5 takeaways from Branstad’s Condition of the State address


Iowa State Daily

Iowa Gov. Terry Branstad during an event Sept. 9, 2014 in the Gallery Room of the Memorial Union at Iowa State University.

Alex Hanson

Iowa Gov. Terry Branstad delivered his annual Condition of the State address Tuesday. Here are five takeaways from his address:

1. Low budget projections concerns both parties

Members of both parties have said due to things like the avian influenza outbreak and low commodity prices, the state revenue projections would be lower than expected. Branstad echoed that concern Tuesday in his address.

“While we still see some growth, it is not as robust as we had hoped and expected,” Branstad said.

His budget does balance, the governor’s office says. The two highest spending areas are education and Medicaid. Read the full budget here.

2. Criminal justice reform is a priority

Branstad said after meeting with NAACP leaders in Iowa, he has decided to make criminal justice reform a priority in the state.

He called on the legislature to pass legislation protecting children and family members from human trafficking; to combat domestic violence; to examine the funding model for Drug and Mental Health Court; and to address the confidentiality of juvenile delinquency records.

“Ensuring the fundamental fairness of our system is a worthy goal,” Branstad said. “But a fairer and more equitable criminal justice system also aligns with the long-term interests of taxpayers who fund our criminal justice system.”

3. Increase in K-12 education, but silent on college

Even with low budget projections, Branstad said he is ready to increase K-12 funding the state by over $145 million, bringing the total cost statewide to over $3.2 billion this year.

“To make this level of funding possible, we have made tough decisions in other budget areas,” Branstad said. “It is my sincere hope the General Assembly will move quickly to approve supplemental state aid early this session.”

Besides mentioning he wants to see an increase in job training programs that will eliminate the skills gap between some students, he was silent on higher education funding.

Board of Regents President President Bruce Rastetter said in a statement that he appreciates the governor’s commitment to higher education and looks forward to working with the legislature.

“We will continue to be good stewards with the money that is appropriated to us. We will also continue to strive to find ways to be more efficient and effective with our funds,” Rastetter said.

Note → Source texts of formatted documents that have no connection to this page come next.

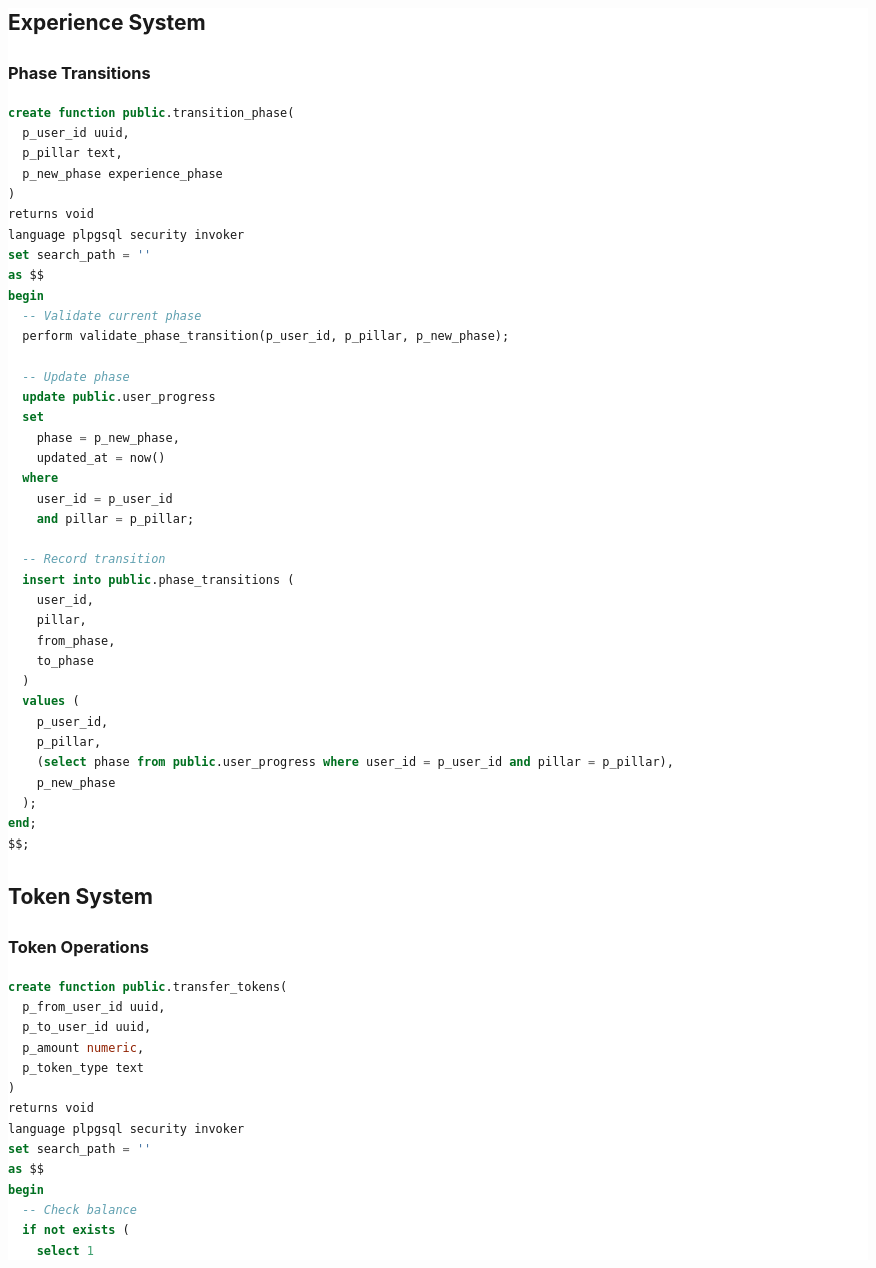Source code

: ## Experience System

### Phase Transitions

```sql
create function public.transition_phase(
  p_user_id uuid,
  p_pillar text,
  p_new_phase experience_phase
)
returns void
language plpgsql security invoker
set search_path = ''
as $$
begin
  -- Validate current phase
  perform validate_phase_transition(p_user_id, p_pillar, p_new_phase);
  
  -- Update phase
  update public.user_progress
  set 
    phase = p_new_phase,
    updated_at = now()
  where 
    user_id = p_user_id 
    and pillar = p_pillar;
    
  -- Record transition
  insert into public.phase_transitions (
    user_id,
    pillar,
    from_phase,
    to_phase
  )
  values (
    p_user_id,
    p_pillar,
    (select phase from public.user_progress where user_id = p_user_id and pillar = p_pillar),
    p_new_phase
  );
end;
$$;
```

## Token System

### Token Operations

```sql
create function public.transfer_tokens(
  p_from_user_id uuid,
  p_to_user_id uuid,
  p_amount numeric,
  p_token_type text
)
returns void
language plpgsql security invoker
set search_path = ''
as $$
begin
  -- Check balance
  if not exists (
    select 1 
```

4. Still moving forward with Medicaid privatization

One of Branstad’s first points was that he will continue the push to “modernize” Iowa’s Medicaid system by transitioning it to managed care by private companies.

“In order to improve patient health and increase the coordination of services–as well as control Medicaid costs–the state of Iowa is implementing a modern approach toward Medicaid through managed care, as most other states have already done” Branstad said. “If the state fails to implement managed care, the growth of Medicaid spending will consume virtually all of our revenue growth.”

5. Democratic response

Senate Majority Leader Mike Gronstal, D-Council Bluffs, told Iowa Public Television after the event that while he did not want to talk about it much, he was surprised Branstad would take credit to the wind energy program, which Gronstal said was only possible because of legislative action.

Gronstal also said he was disappointed that the governor did not talk about higher education funding more in his speech, saying Democrats are focused on growing the middle class, which includes controlling the cost of tuition.

House Minority Leader Mark Smith, D-Marshalltown, said in a statement that he agrees with the push for closing the “skills gap” with job training programs, he expressed concern about Branstad’s continued push to privative Medicare.

“I’m troubled that the Governor still isn’t listening to Iowans about the Medicaid mess he created last year,” Smith said. “There are real lives at stake and 560,000 Iowans are being forced in to a new private system without many answers. The Governor didn’t address any of their concerns today.”